[ad_1]
CCR, ortalarında “Al-Haq” ve “Defense for Children International” üzere sivil toplum kuruluşlarının da bulunduğu çok sayıda Filistinli küme ismine şikayette bulundu.
Şikayet dilekçesinde, “Bu dava, Filistinliler ismine, dünyadaki en temel ve değerli yasal ve ahlaki yükümlülüğü yani bir halkın yok edilmesi manasına gelen soykırımı tedbire yükümlülüğünün yerine getirilmesi için açılmıştır.” tabiri kullanıldı.
Gazze’de devam eden “soykırımın” şu ana kadar davalılar Biden, Dışişleri Bakanı Antony Blinken ve Savunma Bakanı Lloyd Austin tarafından İsrail’e verilen “koşulsuz destek” sayesinde mümkün olduğu savunulan dilekçede, İsrail’in “en yakın müttefiki ve en fazla askeri takviye sağlayıcısı” ABD’nin, şu anda Gazze halkına karşı “soykırım hareketleri yürüten İsrailli yetkililer üzerinde caydırıcı tesir yaratmak için mevcut araçlara sahip olduğu” kaydedildi.
Dilekçede ayrıyeten Biden ve idaresi, “sarsıcı sivil kayıplara” karşın ateşkes ya da İsrail’in ABD’nin askeri yardımını kullanmasına sınırlama getirilmesi davetlerini reddetmekle suçlandı.

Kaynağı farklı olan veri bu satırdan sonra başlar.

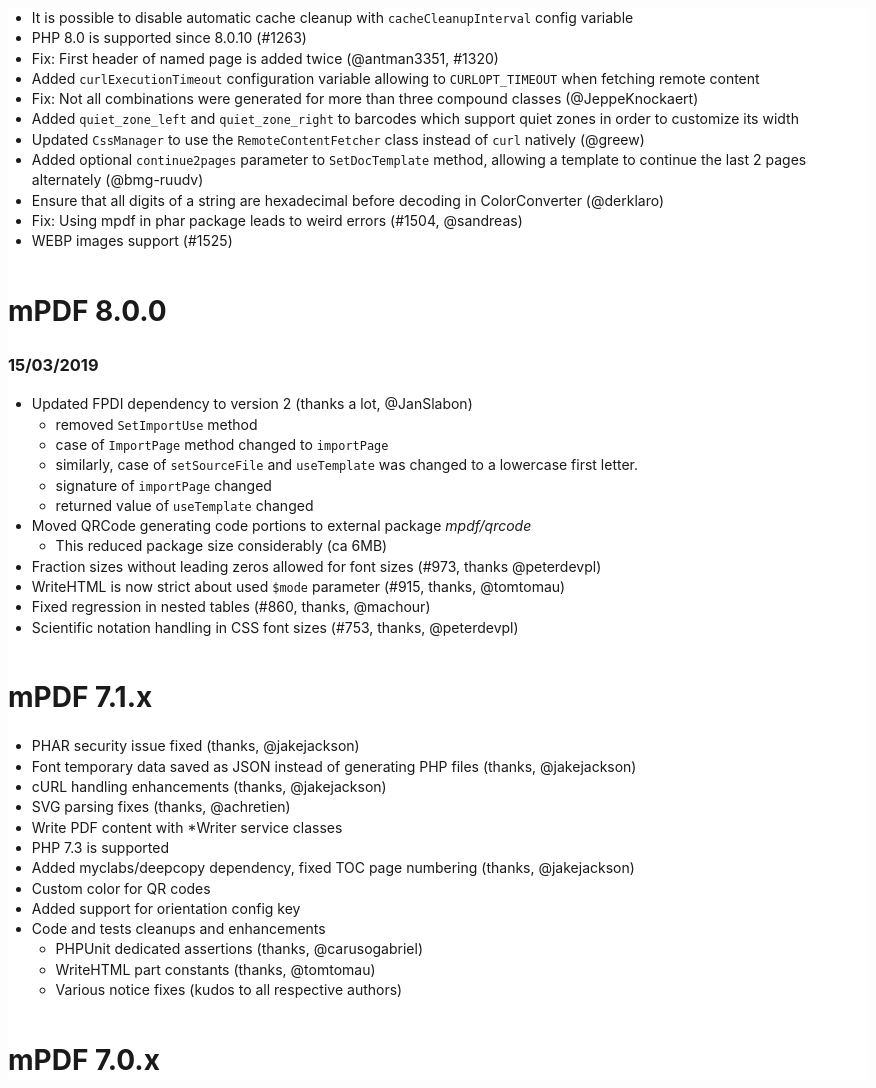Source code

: * It is possible to disable automatic cache cleanup with `cacheCleanupInterval` config variable
* PHP 8.0 is supported since 8.0.10 (#1263)
* Fix: First header of named page is added twice (@antman3351, #1320)
* Added `curlExecutionTimeout` configuration variable allowing to `CURLOPT_TIMEOUT` when fetching remote content
* Fix: Not all combinations were generated for more than three compound classes (@JeppeKnockaert)
* Added `quiet_zone_left` and `quiet_zone_right` to barcodes which support quiet zones in order to customize its width
* Updated `CssManager` to use the `RemoteContentFetcher` class instead of `curl` natively (@greew)
* Added optional `continue2pages` parameter to `SetDocTemplate` method, allowing a template to continue the last 2 pages alternately (@bmg-ruudv)
* Ensure that all digits of a string are hexadecimal before decoding in ColorConverter (@derklaro)
* Fix: Using mpdf in phar package leads to weird errors (#1504, @sandreas)
* WEBP images support (#1525)


mPDF 8.0.0
===========================

### 15/03/2019

* Updated FPDI dependency to version 2 (thanks a lot, @JanSlabon)
    - removed `SetImportUse` method
    - case of `ImportPage` method changed to `importPage`
    - similarly, case of `setSourceFile` and `useTemplate` was changed to a lowercase first letter.
    - signature of `importPage` changed
    - returned value of `useTemplate` changed
* Moved QRCode generating code portions to external package _mpdf/qrcode_
    - This reduced package size considerably (ca 6MB)
* Fraction sizes without leading zeros allowed for font sizes (#973, thanks @peterdevpl)
* WriteHTML is now strict about used `$mode` parameter (#915, thanks, @tomtomau)
* Fixed regression in nested tables (#860, thanks, @machour)
* Scientific notation handling in CSS font sizes (#753, thanks, @peterdevpl)


mPDF 7.1.x
===========================

* PHAR security issue fixed (thanks, @jakejackson)
* Font temporary data saved as JSON instead of generating PHP files (thanks, @jakejackson)
* cURL handling enhancements (thanks, @jakejackson)
* SVG parsing fixes (thanks, @achretien)
* Write PDF content with *Writer service classes
* PHP 7.3 is supported
* Added myclabs/deepcopy dependency, fixed TOC page numbering (thanks, @jakejackson)
* Custom color for QR codes
* Added support for orientation config key
* Code and tests cleanups and enhancements
    - PHPUnit dedicated assertions (thanks, @carusogabriel)
    - WriteHTML part constants (thanks, @tomtomau)
    - Various notice fixes (kudos to all respective authors)

mPDF 7.0.x
===========================
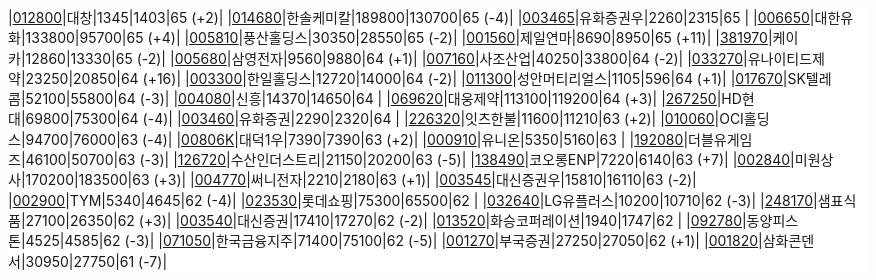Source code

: |[012800](https://finance.daum.net/quotes/A012800)|대창|1345|1403|65 (+2)|
|[014680](https://finance.daum.net/quotes/A014680)|한솔케미칼|189800|130700|65 (-4)|
|[003465](https://finance.daum.net/quotes/A003465)|유화증권우|2260|2315|65 |
|[006650](https://finance.daum.net/quotes/A006650)|대한유화|133800|95700|65 (+4)|
|[005810](https://finance.daum.net/quotes/A005810)|풍산홀딩스|30350|28550|65 (-2)|
|[001560](https://finance.daum.net/quotes/A001560)|제일연마|8690|8950|65 (+11)|
|[381970](https://finance.daum.net/quotes/A381970)|케이카|12860|13330|65 (-2)|
|[005680](https://finance.daum.net/quotes/A005680)|삼영전자|9560|9880|64 (+1)|
|[007160](https://finance.daum.net/quotes/A007160)|사조산업|40250|33800|64 (-2)|
|[033270](https://finance.daum.net/quotes/A033270)|유나이티드제약|23250|20850|64 (+16)|
|[003300](https://finance.daum.net/quotes/A003300)|한일홀딩스|12720|14000|64 (-2)|
|[011300](https://finance.daum.net/quotes/A011300)|성안머티리얼스|1105|596|64 (+1)|
|[017670](https://finance.daum.net/quotes/A017670)|SK텔레콤|52100|55800|64 (-3)|
|[004080](https://finance.daum.net/quotes/A004080)|신흥|14370|14650|64 |
|[069620](https://finance.daum.net/quotes/A069620)|대웅제약|113100|119200|64 (+3)|
|[267250](https://finance.daum.net/quotes/A267250)|HD현대|69800|75300|64 (-4)|
|[003460](https://finance.daum.net/quotes/A003460)|유화증권|2290|2320|64 |
|[226320](https://finance.daum.net/quotes/A226320)|잇츠한불|11600|11210|63 (+2)|
|[010060](https://finance.daum.net/quotes/A010060)|OCI홀딩스|94700|76000|63 (-4)|
|[00806K](https://finance.daum.net/quotes/A00806K)|대덕1우|7390|7390|63 (+2)|
|[000910](https://finance.daum.net/quotes/A000910)|유니온|5350|5160|63 |
|[192080](https://finance.daum.net/quotes/A192080)|더블유게임즈|46100|50700|63 (-3)|
|[126720](https://finance.daum.net/quotes/A126720)|수산인더스트리|21150|20200|63 (-5)|
|[138490](https://finance.daum.net/quotes/A138490)|코오롱ENP|7220|6140|63 (+7)|
|[002840](https://finance.daum.net/quotes/A002840)|미원상사|170200|183500|63 (+3)|
|[004770](https://finance.daum.net/quotes/A004770)|써니전자|2210|2180|63 (+1)|
|[003545](https://finance.daum.net/quotes/A003545)|대신증권우|15810|16110|63 (-2)|
|[002900](https://finance.daum.net/quotes/A002900)|TYM|5340|4645|62 (-4)|
|[023530](https://finance.daum.net/quotes/A023530)|롯데쇼핑|75300|65500|62 |
|[032640](https://finance.daum.net/quotes/A032640)|LG유플러스|10200|10710|62 (-3)|
|[248170](https://finance.daum.net/quotes/A248170)|샘표식품|27100|26350|62 (+3)|
|[003540](https://finance.daum.net/quotes/A003540)|대신증권|17410|17270|62 (-2)|
|[013520](https://finance.daum.net/quotes/A013520)|화승코퍼레이션|1940|1747|62 |
|[092780](https://finance.daum.net/quotes/A092780)|동양피스톤|4525|4585|62 (-3)|
|[071050](https://finance.daum.net/quotes/A071050)|한국금융지주|71400|75100|62 (-5)|
|[001270](https://finance.daum.net/quotes/A001270)|부국증권|27250|27050|62 (+1)|
|[001820](https://finance.daum.net/quotes/A001820)|삼화콘덴서|30950|27750|61 (-7)|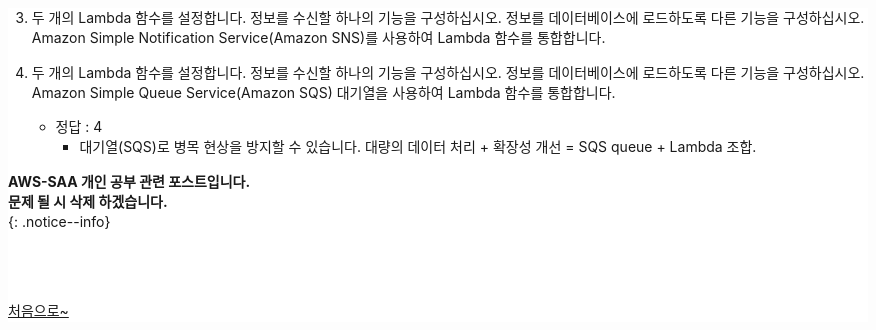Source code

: 3. 두 개의 Lambda 함수를 설정합니다. 정보를 수신할 하나의 기능을 구성하십시오. 정보를 데이터베이스에 로드하도록 다른 기능을 구성하십시오. Amazon Simple Notification Service(Amazon SNS)를 사용하여 Lambda 함수를 통합합니다.

4. 두 개의 Lambda 함수를 설정합니다. 정보를 수신할 하나의 기능을 구성하십시오.
정보를 데이터베이스에 로드하도록 다른 기능을 구성하십시오. Amazon Simple Queue Service(Amazon SQS) 대기열을 사용하여 Lambda 함수를 통합합니다.
    - 정답 : 4
        - 대기열(SQS)로 병목 현상을 방지할 수 있습니다.
        대량의 데이터 처리 + 확장성 개선 = SQS queue + Lambda 조합.








**AWS-SAA 개인 공부 관련 포스트입니다.** <br>
**문제 될 시 삭제 하겠습니다.** <br>
{: .notice--info}


<br><br>

[처음으로~](#)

“Hiçbir kırmızı çizgi koymadılar”
CCR’nin davayı açan avukatlarından Katherine Gallagher, yaptığı açıklamada, “Son 5 haftadır, Lider Biden ve bakanlar Blinken ile Austin, Gazze halkını yok etme niyetini açıkça belirten İsrail hükümetiyle yan yana durdu. Mahalleler, hastaneler ve yerinden edilmiş insanların sığınakları bombalanırken ve 2,2 milyondan fazla insan tam kuşatmaya maruz kalırken, İsrail’in soykırım kampanyasına hem askeri hem de siyasi dayanak sağlamaya devam ettiler ve hiçbir kırmızı çizgi koymadılar.” sözlerini kullandı.
Gallagher, ABD’nin “soykırımı” sürdürmek yerine bunu önlemek üzere açık ve bağlayıcı bir yükümlülüğü bulunduğunu fakat bu dehşeti sona erdirmek için yasal ve ahlaki misyonlarını yerine getirmekte başarısız olduğunu vurguladı.